More than Zero – Glass tallks to Stefano Cortesi owner of Cortesi Gallery which opens in London this week
The London branch of the Cortesi Gallery opens this week, two years after their first gallery in Lugano, Switzerland. The gallery project started after quite a long journey for Stefano Cortesi as a collector. Cortesi began collecting in the 1980s with figurative paintings for the first ten years and then taking a different direction, as London Gallery Director Andrea Cortesi explained speaking about his father’s collection to Glass.
The turning point for Cortesi’s collection arrived in the 1990s with the acquisition of one of Alighiero Boetti’s Maps, one of the most representative work from the coloured tapestry series. This piece represented a significant change in Cortesi’s interests in modern and contemporary art.
There is no doubt the taste of the gallerist has affected and still affects predominantly the gallery. All of the past and upcoming exhibitions hosted by the gallery have a central thread of European culture of the 1960s and 1970s translated in the artistic movements like Spatialism, Arte Povera, Kinetic art, and Nuveau Realism. Many artists representative of these artistic movements joined the ZERO Group in the beginning of the 1960s.
Founded in Düsseldorf in 1957 by Otto Piene and Heinz Mack (Günther Uecker joined in 1961), ZERO designated a new beginning in artistic and historical terms to leave received principles of art behind. In the 1950s, still in the wake of the oppressive experiences of wartime and in distinction from the gestural painting of Europe’s brand of Abstract Expressionism, Art Informel, ZERO consciously elaborated a monochrome pictorial language suffused with light. According to ZERO, art should be void of colour, emotion and individual expression.
During ZERO’s brief life (1957-1966) components such as Lucio Fontana and Yves Klein focused their own artistic practice on pure colours, translating their ideas into monochrome canvases. Others were using fire and smoke and new technical achievements like vibration and movement. Artists like Piero Manzoni were experimenting with the use of every day materials.
Together with groupings of artists forming concurrently and with other individually working artists artists working individually in Italy, France, Belgium and the Netherlands, ZERO revolutionised post-war art far beyond Europe’s limits with their new grammar of form and image.
The upcoming show at Cortesi Gallery, Great Expectations #2, represents a specific focus on this time-period curated by Marco Meneguzzo displaying 21 works from 18 artists representative of the ZERO group.It is a show in continuity with the journey that the gallery started in 2013 and that looks towards the niche of market that the gallery is point on.
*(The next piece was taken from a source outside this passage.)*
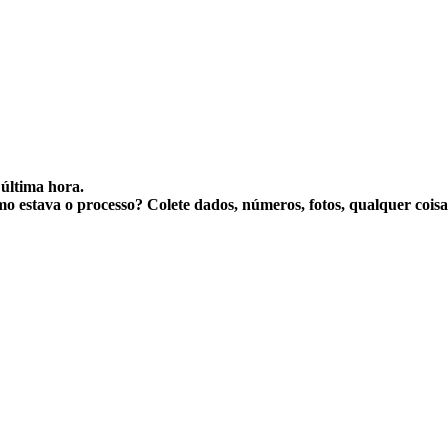
 última hora.
o estava o processo? Colete dados, números, fotos, qualquer coi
Andrea Cortesi seems to have it very clear in mind what is going to be the leitmotiv of the London gallery and how they want to go further on their research. “We are trying to differentiate ourselves from the competitors, and the way we are doing it is being very specific with our research and our offer. We started with Arte Italiana from 1960s and 1970s, then a show about Scheggi, then Great Expectations #1, with a focus on kinetic art. We will inaugurate the new London gallery with Great Expectations #2, with a focus on Azimuth and ZERO group and soon we will switch a bit towards the German side which, according to us, is still very underestimated by collectors and the market in general.”